2) Next, determine what size to cut the fabric. The cut length is the length you want to drapery to be plus 4” at the top for a header and 8” at the bottom for a hem, so add 12” to your measurement. As for width, I generally use the entire width of the fabric as it comes after cutting off the selvage edge.
3) Remember the iron on hem tape I showed you to make the rod pocket for the flat panel topper? Well now you are going to use it to create side hems of about 1” turned under twice. (After removing the selvages.) Insert the hem tape and iron away!

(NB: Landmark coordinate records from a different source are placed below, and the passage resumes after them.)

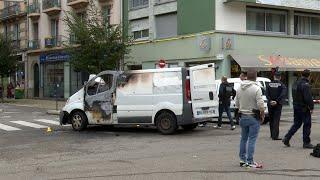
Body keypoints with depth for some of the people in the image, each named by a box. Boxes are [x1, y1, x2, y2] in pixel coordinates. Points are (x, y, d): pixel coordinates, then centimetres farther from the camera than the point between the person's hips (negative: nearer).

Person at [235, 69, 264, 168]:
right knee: (252, 139, -2)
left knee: (243, 138, 17)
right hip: (253, 117, -6)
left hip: (243, 117, 6)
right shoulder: (256, 88, -15)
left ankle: (242, 159, 22)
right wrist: (262, 115, -5)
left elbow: (237, 104, 11)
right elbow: (260, 105, -19)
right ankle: (250, 162, -1)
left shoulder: (239, 88, 5)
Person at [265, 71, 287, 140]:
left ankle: (272, 135, 23)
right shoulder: (282, 85, -5)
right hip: (278, 105, -3)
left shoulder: (269, 84, 2)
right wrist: (277, 101, -17)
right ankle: (275, 136, -10)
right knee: (276, 120, -3)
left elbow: (267, 94, -8)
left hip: (270, 104, 3)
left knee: (271, 120, 15)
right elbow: (283, 94, -17)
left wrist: (270, 101, -13)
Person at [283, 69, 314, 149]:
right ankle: (306, 142, 6)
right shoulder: (305, 85, -18)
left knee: (296, 124, 16)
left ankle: (287, 138, 8)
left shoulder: (295, 83, 10)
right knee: (307, 125, 2)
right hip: (304, 108, -8)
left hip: (296, 107, 8)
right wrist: (311, 107, -14)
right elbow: (308, 98, -22)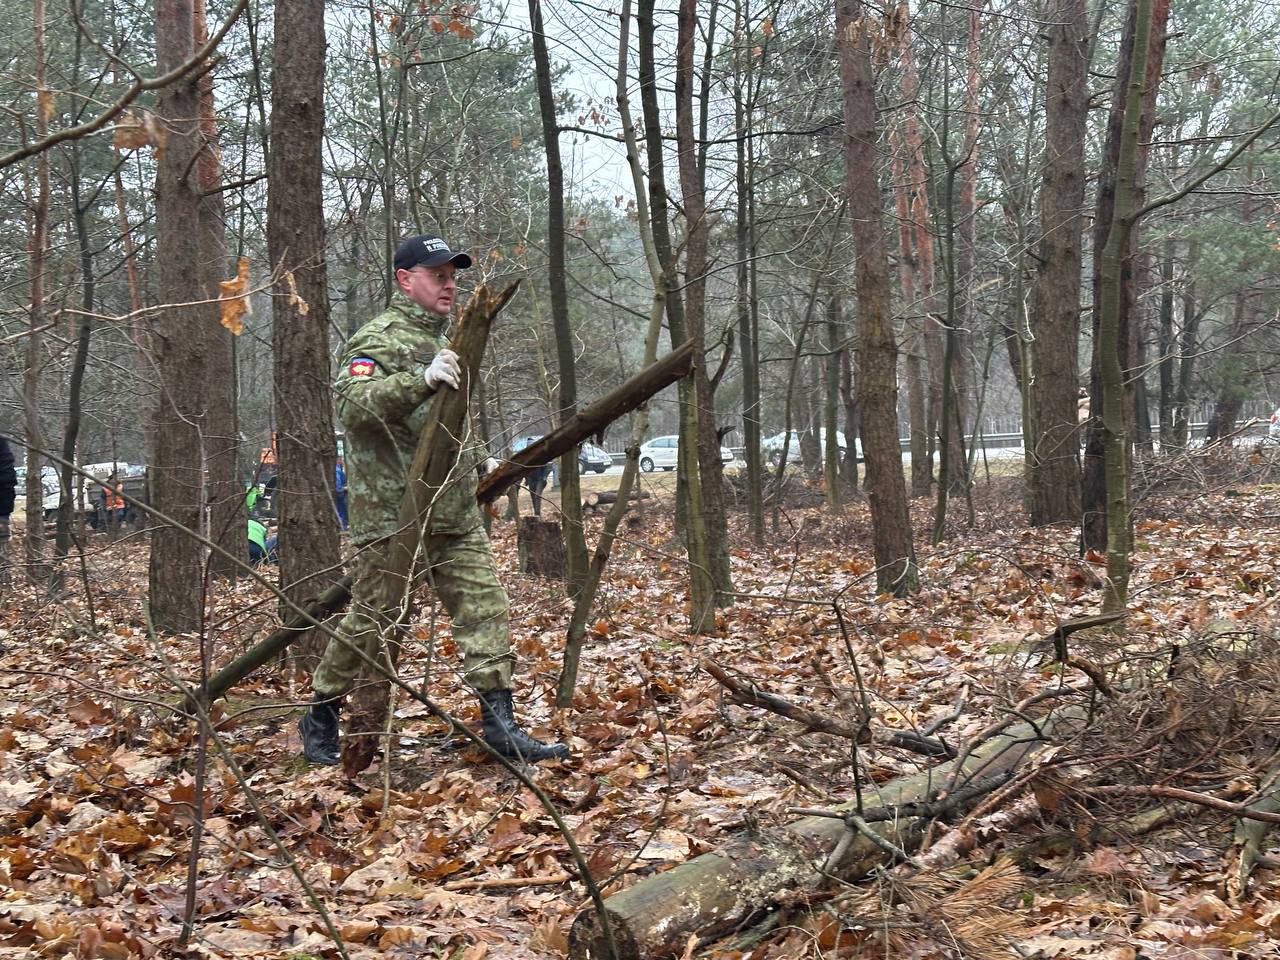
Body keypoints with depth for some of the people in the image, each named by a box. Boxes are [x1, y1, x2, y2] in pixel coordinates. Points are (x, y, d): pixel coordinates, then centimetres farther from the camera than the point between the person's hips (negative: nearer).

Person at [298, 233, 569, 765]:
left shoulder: (440, 342, 22)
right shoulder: (379, 338, -8)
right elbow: (352, 404, -26)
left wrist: (472, 451, 23)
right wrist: (421, 380, -36)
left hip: (454, 511, 8)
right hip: (390, 511, -8)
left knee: (484, 604, -1)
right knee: (374, 621, 0)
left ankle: (499, 721, -1)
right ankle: (321, 718, 17)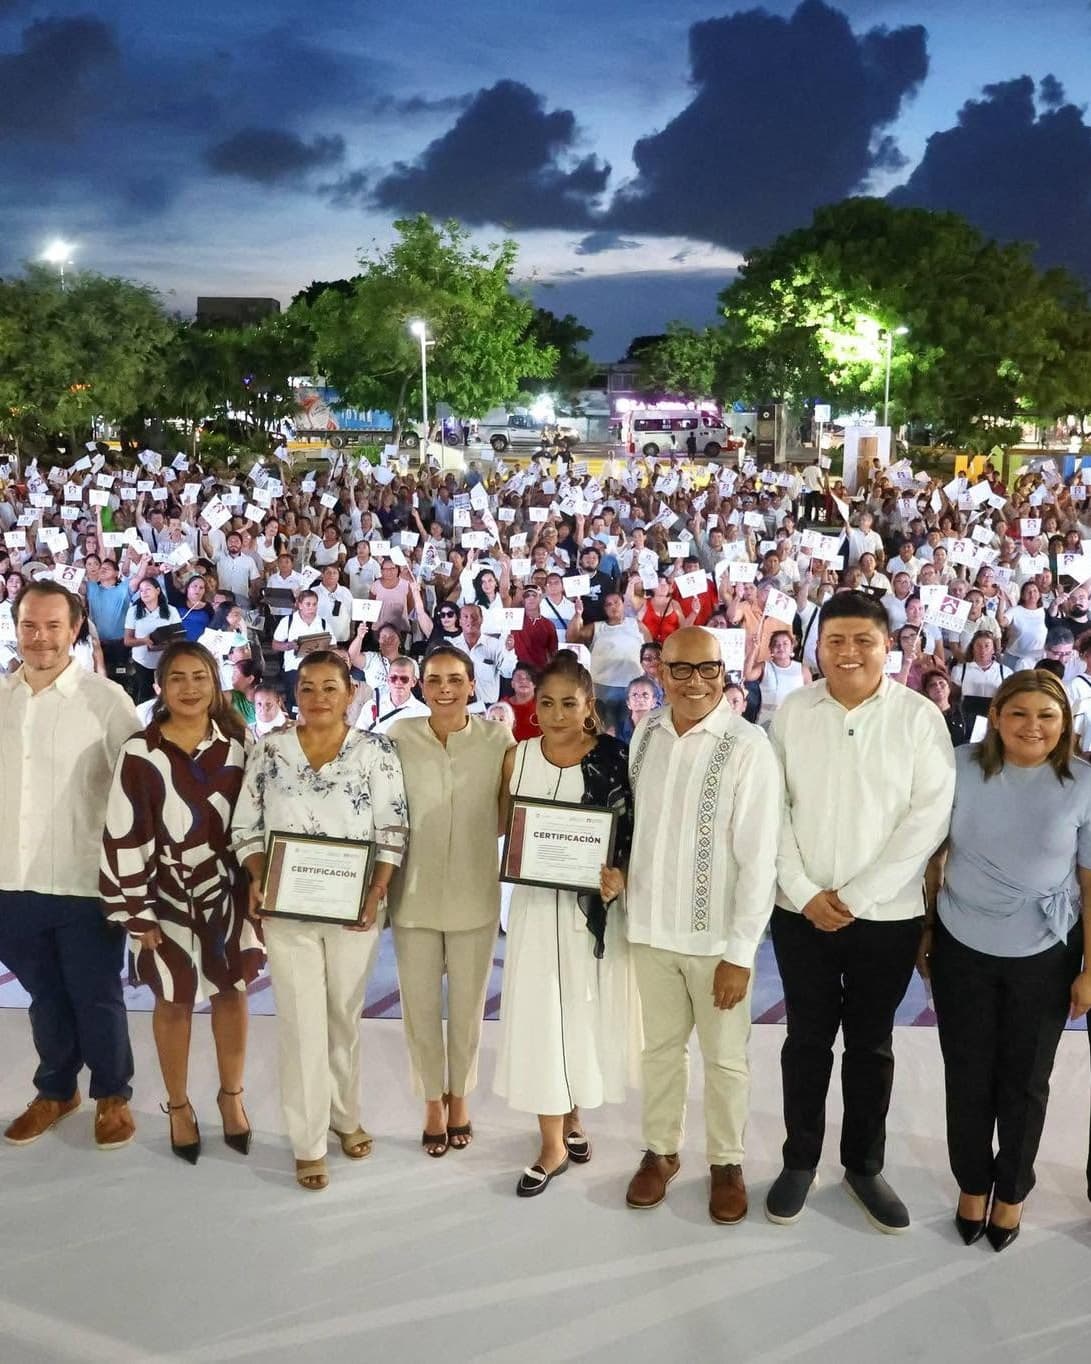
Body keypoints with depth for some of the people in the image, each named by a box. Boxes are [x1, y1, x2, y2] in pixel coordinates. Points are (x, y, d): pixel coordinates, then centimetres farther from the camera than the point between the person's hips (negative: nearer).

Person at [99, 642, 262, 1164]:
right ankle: (178, 1106, 31)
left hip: (229, 891, 3)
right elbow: (123, 838, -12)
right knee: (175, 1000, 12)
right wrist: (139, 915, -11)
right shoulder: (140, 754, -14)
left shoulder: (236, 745, -3)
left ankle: (231, 1096, 33)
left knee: (231, 992, 13)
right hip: (171, 897, -2)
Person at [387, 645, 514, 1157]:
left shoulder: (497, 739, -8)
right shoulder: (400, 738, -8)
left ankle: (459, 1099, 38)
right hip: (414, 895, 0)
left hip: (473, 895, 0)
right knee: (420, 1007, 11)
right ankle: (432, 1105, 32)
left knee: (467, 1007, 16)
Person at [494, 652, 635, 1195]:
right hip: (536, 903, 2)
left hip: (593, 904, -1)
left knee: (586, 1013, 11)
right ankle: (552, 1144, 14)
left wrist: (620, 876, -22)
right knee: (538, 1017, 2)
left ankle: (573, 1116, 35)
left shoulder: (614, 759, -7)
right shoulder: (518, 757, 0)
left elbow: (633, 833, -5)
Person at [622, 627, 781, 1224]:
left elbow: (759, 859, -15)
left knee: (724, 1057, 13)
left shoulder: (748, 747, -16)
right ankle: (660, 1149, 38)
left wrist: (739, 953, -15)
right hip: (651, 926, 4)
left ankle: (726, 1162, 33)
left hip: (716, 935, -4)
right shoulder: (645, 734, 0)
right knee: (660, 1047, 18)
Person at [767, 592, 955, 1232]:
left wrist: (859, 896, -14)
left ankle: (865, 1164, 30)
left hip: (887, 914, -1)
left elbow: (930, 816, -10)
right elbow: (774, 809, -1)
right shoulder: (792, 713, -1)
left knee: (871, 1043, 13)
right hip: (801, 911, 1)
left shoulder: (920, 717, -6)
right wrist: (805, 892, -11)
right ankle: (800, 1161, 28)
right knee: (808, 1039, 12)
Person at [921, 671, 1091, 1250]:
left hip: (1043, 958, 0)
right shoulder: (961, 768, -9)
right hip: (962, 949, 1)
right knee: (967, 1076, 13)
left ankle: (1011, 1189, 37)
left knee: (1025, 1081, 15)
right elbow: (933, 855, 0)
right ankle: (972, 1183, 36)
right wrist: (922, 931, 3)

4) Do both side hems first, then turn your top header over 2” twice and iron it down with the hem tape. Make sure to read the instructions carefully on the iron on hem tape. Some hem tapes require using an ironing cloth while ironing. The white cloth you see is an old pillow case I use as an ironing cloth.
5) Last create the bottom hem. Here is where you can make any adjustments if you maybe turned over a bit too much or too little at the top. Just measure your length again and whatever amount of fabric is left, just turn it under twice to meet your final length and hold it in place with the hem tape.
Clip the header to the ring clips and you’ve just made a no-sew drapery!
Now you may notice that you can see the light through the drapery panel fairly easily and the fabric looks dark where it overlaps the wall and trim. To improve on this, you would need to line your draperies with lining fabric and simply cut two panel the same size and bond them together with iron on hem tape all the way around.
This last panel is simply longer than the measurement from the clips to the floor, so the top can fold over and create a built in valance which adds some contrast and detail. This is just two extra long panels with the side hems, Header, and bottom hem folded over once and iron on hem tape in between them holding the two panels together all the way around the edges.
So no more excuses for bare windows – now you know that even someone who can’t sew can have beautiful designer window coverings!